#### Job item:
Which lines of the entries below hold the word "Painting"? Report each of them.

#### Task data:
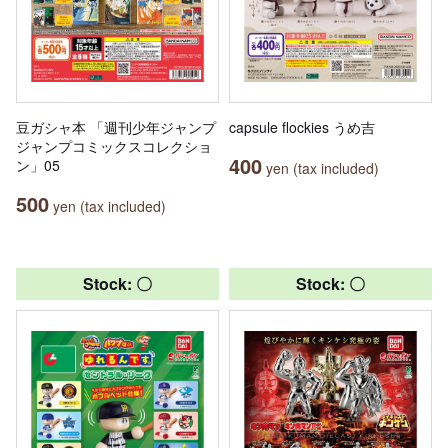
豆ガシャ本 「週刊少年ジャンプ
capsule flockies うめ吉
ジャンプコミックスコレクショ
400
ン」05
yen (tax included)
500
yen (tax included)
Stock: 〇
Stock: 〇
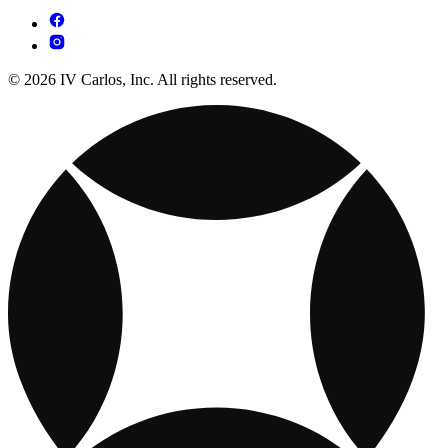
© 2026 IV Carlos, Inc. All rights reserved.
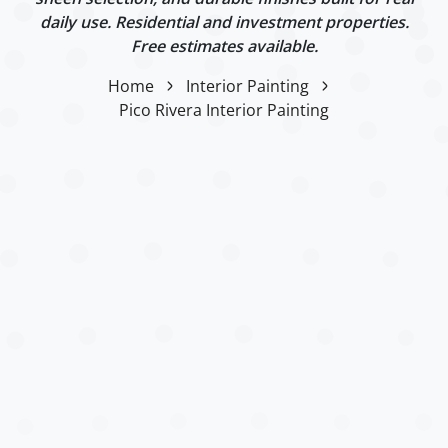
daily use. Residential and investment properties.
Free estimates available.
Home
Interior Painting
Pico Rivera Interior Painting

#### Expected output:
Interior Painting
Pico Rivera Interior Painting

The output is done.